Stephen King's official website describes the story, "Barton Dawes’ unremarkable but comfortable existence suddenly takes a turn for the worst. Highway construction puts him out of work and simultaneously forces him out of his home. Dawes isn’t the sort of man who will take an insult of this magnitude lying down. His single-minded determination to fight the inevitable course of progress drives his wife and friends away while he tries to face down the uncaring bureaucracy that has destroyed his once comfortable life."

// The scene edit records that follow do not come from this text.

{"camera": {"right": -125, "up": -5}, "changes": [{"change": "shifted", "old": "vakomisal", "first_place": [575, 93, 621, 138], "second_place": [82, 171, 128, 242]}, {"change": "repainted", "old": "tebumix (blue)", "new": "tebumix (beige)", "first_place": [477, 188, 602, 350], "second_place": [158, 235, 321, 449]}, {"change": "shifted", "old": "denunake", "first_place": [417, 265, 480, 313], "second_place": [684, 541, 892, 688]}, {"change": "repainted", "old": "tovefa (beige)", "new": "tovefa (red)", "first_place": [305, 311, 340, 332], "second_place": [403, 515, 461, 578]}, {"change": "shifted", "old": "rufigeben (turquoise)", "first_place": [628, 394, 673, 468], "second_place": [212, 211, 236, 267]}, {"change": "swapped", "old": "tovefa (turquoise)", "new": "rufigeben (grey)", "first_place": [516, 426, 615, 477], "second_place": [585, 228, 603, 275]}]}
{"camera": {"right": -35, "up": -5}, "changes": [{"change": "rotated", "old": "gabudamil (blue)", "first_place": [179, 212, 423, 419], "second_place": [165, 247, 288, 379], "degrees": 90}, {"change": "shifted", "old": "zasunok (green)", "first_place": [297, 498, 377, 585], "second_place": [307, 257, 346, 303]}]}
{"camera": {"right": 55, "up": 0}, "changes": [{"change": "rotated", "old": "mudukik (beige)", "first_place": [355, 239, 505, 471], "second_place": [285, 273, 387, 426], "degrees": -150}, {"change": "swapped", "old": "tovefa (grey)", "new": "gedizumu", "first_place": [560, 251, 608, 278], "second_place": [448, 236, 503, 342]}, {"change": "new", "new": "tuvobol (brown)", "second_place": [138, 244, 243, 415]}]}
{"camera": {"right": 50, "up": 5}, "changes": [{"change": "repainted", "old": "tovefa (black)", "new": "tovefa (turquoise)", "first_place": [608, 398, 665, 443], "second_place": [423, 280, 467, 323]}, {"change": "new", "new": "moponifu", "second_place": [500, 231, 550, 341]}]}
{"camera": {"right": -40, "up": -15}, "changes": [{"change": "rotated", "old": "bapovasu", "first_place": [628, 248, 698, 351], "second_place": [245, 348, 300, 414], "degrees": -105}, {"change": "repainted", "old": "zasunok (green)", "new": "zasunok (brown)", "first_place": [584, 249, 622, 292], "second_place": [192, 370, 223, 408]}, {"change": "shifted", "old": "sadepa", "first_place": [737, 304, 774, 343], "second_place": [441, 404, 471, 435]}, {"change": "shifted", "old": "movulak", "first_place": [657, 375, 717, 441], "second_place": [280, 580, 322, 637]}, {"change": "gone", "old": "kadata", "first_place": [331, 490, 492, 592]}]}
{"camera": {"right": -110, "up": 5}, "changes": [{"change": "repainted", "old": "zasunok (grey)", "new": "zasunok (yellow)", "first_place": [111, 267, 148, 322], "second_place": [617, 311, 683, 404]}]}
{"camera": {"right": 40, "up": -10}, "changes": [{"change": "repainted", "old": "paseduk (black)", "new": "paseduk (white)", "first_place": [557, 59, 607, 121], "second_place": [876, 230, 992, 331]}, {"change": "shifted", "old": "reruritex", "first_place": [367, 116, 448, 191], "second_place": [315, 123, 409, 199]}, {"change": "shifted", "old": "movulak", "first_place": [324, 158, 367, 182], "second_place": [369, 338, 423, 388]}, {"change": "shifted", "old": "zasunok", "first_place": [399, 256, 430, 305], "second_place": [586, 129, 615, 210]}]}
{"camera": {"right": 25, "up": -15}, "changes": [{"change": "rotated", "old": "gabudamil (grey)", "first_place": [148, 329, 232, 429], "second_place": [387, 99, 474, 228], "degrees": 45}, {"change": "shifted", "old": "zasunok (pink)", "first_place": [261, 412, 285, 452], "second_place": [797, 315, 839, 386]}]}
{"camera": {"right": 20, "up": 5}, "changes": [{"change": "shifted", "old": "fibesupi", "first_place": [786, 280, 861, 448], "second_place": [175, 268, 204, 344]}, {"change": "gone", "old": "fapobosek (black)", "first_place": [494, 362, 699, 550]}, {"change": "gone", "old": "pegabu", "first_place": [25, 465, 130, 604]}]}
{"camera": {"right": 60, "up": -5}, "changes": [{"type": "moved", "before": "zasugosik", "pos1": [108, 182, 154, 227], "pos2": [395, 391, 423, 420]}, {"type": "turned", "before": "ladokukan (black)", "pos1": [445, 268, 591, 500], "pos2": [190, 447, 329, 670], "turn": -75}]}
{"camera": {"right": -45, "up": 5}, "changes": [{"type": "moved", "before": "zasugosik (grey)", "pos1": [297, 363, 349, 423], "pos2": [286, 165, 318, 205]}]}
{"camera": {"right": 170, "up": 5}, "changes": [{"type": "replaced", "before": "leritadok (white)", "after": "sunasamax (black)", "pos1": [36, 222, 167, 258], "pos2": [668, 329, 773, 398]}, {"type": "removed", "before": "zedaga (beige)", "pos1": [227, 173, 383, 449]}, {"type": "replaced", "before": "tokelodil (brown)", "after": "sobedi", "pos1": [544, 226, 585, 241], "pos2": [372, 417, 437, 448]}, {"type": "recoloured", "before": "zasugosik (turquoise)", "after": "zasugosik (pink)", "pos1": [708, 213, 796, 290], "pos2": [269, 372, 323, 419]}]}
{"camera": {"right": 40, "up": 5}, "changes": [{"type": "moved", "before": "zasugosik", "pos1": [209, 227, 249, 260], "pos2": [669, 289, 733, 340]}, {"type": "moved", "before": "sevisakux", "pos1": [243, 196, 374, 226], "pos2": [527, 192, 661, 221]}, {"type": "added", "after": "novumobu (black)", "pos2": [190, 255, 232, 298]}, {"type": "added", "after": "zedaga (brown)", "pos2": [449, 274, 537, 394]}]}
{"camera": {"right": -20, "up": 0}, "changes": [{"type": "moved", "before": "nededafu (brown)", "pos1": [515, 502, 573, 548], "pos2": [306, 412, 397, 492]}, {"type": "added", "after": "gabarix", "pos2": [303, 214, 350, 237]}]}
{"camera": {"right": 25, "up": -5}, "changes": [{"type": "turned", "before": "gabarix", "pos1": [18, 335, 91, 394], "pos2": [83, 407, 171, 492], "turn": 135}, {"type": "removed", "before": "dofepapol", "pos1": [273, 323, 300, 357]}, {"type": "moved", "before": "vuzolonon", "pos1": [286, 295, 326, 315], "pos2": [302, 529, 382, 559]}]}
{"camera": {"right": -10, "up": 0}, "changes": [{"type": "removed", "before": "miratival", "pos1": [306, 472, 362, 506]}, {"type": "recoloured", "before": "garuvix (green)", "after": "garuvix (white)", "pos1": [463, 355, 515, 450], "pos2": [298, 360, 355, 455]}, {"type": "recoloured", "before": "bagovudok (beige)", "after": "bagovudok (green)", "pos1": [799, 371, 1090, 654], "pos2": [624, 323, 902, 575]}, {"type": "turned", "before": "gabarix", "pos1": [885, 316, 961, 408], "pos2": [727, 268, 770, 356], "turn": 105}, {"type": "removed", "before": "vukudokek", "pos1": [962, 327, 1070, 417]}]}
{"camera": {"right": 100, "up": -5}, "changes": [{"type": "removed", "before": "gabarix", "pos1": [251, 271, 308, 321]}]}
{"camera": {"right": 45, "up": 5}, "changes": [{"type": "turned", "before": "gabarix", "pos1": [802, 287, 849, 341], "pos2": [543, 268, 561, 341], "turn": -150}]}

King's first three novels, Carrie, Salem's Lot, and The Shining, were all successes and were all relatively straightforward horror stories. With publishers and King himself not wanting to saturate the market, the author created the Bachman pseudonym to not only allow him to keep releasing material, but to alter the expectations of the reader, as King's name was so synonymous with horror.
Richard Bachman released Rage, The Long Walk, Roadwork, The Running Man, and Thinner. After keeping up with the ruse for eight years, King's secret was exposed in 1985, at the time he was writing Misery, which was intended to be another Bachman book. With King's 1989 book The Dark Half, he used the inspiration of an author who felt conflicted between his own identity and his pen name as the subject of the novel.
The Running Man was loosely adapted into a film in 1987 starring Arnold Schwarzenegger, while Thinner earned a feature-film adaptation in 1996. The Long Walk is set to get an adaptation by Scary Stories to Tell in the Dark director Andre Ovredal.